START Text provided

As for charging limits, yes, this is a workstation replacement and is always plugged in. My last laptop that had a heat sink fail also with a charge limit on the battery showed 0% degradation to capacity after 3 years because how little I cycle the battery.

Okay, I figured it out. I added “and battery_ratio <= 0.74” after “if battery_plugged” on line 124 in drawing.py. thank you so much for the suggestion! Now the lightning bolt disappears when my charge level is above 74%! (My bios charge level limit is 75%)

I added an import/export capability to the dotmatrix web app, enabling you to save the displayed patterns as a json file and import them again. There is also a persistence checkbox, which when checked causes the display to never sleep. The modified code can be found in this fork. I submitted a Pull Request to the Framework project, but it doesn’t seem to be actively managed anymore.

I plan to build a python app that will, among other things, be able to import these files exported from the dotmatrix webapp and display them. I want to add other capabilities, maybe a horizontally scrolling marquee that can work across one or two matrix displays, to which you can feed a string that loops or a continuous text stream, and specify the vertical offset of the scrolling text. I’m thinking this could be combined with other capabilities, essentially functioning as a label for other functions displayed in adjacent matrix locations. Maybe this can be eventually developed into a pluggable architecture, enabling the development of simple composable display applications.

END Text provided
START Source material

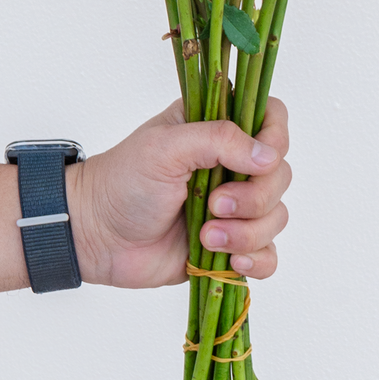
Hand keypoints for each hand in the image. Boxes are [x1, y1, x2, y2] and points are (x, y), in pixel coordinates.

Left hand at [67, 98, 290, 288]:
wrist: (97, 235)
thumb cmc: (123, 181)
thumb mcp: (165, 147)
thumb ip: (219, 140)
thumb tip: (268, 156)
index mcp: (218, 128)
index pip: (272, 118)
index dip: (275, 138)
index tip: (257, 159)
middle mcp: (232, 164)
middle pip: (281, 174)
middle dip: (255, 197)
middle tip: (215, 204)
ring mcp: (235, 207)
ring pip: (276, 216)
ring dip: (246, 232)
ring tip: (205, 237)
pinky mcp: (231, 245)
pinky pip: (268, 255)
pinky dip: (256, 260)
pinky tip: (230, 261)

END Source material
START Source material

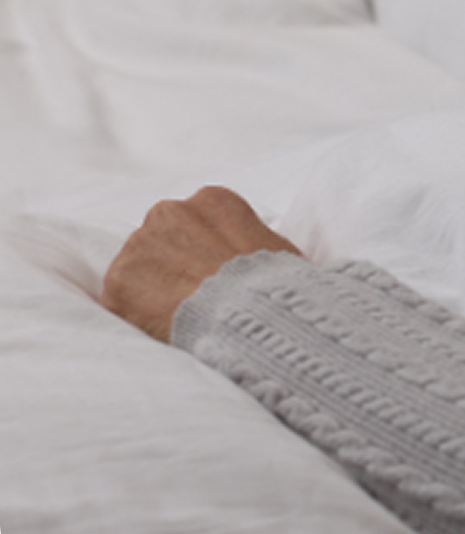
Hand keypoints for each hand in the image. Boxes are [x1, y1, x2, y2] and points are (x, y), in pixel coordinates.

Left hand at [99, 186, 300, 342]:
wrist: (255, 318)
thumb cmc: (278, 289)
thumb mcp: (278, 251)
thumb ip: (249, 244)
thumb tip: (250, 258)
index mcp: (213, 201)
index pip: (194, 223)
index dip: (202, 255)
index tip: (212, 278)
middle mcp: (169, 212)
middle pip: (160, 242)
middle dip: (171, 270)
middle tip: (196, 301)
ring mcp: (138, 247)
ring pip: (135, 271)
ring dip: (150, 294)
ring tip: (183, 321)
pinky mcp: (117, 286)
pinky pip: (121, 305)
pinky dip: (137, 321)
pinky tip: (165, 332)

END Source material
START Source material

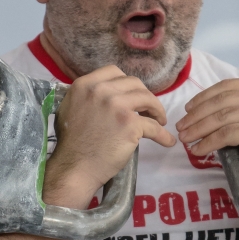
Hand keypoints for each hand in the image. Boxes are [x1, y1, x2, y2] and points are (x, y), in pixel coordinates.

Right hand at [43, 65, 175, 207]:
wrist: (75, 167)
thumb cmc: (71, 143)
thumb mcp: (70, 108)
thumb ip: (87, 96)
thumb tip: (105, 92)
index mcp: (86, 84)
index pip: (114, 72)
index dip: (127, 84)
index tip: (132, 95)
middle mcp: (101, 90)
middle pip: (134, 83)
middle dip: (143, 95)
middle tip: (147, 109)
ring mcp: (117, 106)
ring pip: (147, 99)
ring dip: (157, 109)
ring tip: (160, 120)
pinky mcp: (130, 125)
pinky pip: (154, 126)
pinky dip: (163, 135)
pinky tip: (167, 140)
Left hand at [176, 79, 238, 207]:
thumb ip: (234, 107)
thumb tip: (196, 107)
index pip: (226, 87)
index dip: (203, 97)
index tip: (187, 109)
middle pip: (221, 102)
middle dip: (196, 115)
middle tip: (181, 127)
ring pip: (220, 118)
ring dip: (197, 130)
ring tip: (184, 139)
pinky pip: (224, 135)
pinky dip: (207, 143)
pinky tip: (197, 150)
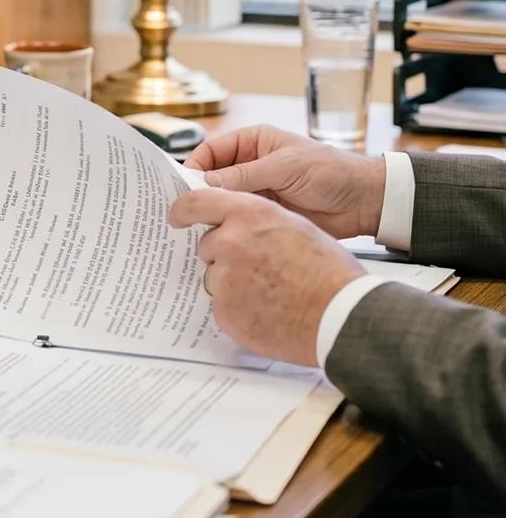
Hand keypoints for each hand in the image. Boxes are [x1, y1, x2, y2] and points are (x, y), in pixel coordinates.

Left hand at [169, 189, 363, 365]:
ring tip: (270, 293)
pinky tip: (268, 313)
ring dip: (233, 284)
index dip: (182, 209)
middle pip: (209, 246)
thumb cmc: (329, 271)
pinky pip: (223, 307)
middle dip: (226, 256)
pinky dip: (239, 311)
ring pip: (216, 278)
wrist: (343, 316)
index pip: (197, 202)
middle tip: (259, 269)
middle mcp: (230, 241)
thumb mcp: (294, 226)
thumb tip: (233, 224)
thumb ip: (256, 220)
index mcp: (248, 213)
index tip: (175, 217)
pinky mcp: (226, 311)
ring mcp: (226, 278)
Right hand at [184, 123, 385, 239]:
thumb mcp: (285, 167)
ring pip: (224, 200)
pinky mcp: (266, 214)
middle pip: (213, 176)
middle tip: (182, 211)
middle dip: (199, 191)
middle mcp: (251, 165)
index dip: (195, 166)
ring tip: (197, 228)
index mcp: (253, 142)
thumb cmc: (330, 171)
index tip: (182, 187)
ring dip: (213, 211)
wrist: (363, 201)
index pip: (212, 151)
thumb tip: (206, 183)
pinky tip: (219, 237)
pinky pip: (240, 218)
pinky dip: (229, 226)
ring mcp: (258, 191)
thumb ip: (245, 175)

END Source material

• [Work to complete]:
**A.** Set down, word for word, the part of the passage about the dotmatrix web app starting at "Okay, I figured" and ending at "limit is 75%)".
**B.** In the passage about the dotmatrix web app, what condition was added after "if battery_plugged" on line 124 in drawing.py?
**C.** Continue the passage about the dotmatrix web app from its last sentence.

• [Exercise results]:
**A.**
Okay, I figured it out. I added “and battery_ratio <= 0.74” after “if battery_plugged” on line 124 in drawing.py. thank you so much for the suggestion! Now the lightning bolt disappears when my charge level is above 74%! (My bios charge level limit is 75%)

**B.** "and battery_ratio <= 0.74"

**C.**
Great job on this! I made some extensions to it, and have ideas for a couple more things I’d like to do.

I’m trying to fork your repo and finding it not possible. I tried to create an account, and it gave me an error, but then I found that I was logged in any way. But while logged in, I can’t see your project. If I log out, I can see it, but then I can’t fork it.

Thanks for checking it out!

It’s a private website, but a publicly viewable repository. I’m not sure why you were able to make an account, but it is intended to be closed. You are welcome to download the code and use it as you like. If you host some changes and send me a link I will merge them into the project if I think they would be useful to others.

Have fun tinkering with your LED panels!

Ok, great, that works. I’ll push the code to my Github account with attribution and a link to your repo. When I have something for you to look at, I’ll let you know.

To give you an idea what I’m working on: I added an option to show sensor temps and fan speeds in place of the disk and network metrics on the right panel. I then abstracted that, letting me target different metrics to each of the four quadrants, i.e. the top and bottom partitions you draw on the two panels. I added an arg parser that lets me specify a pre-defined metrics type to a desired quadrant, with the defaults being the ones you originally coded. So far, I just have the temps and fans, but I may add a couple more options. Also adding support for changing the config on the fly as the code runs, with a key listener checking key press status in each tick of your main loop.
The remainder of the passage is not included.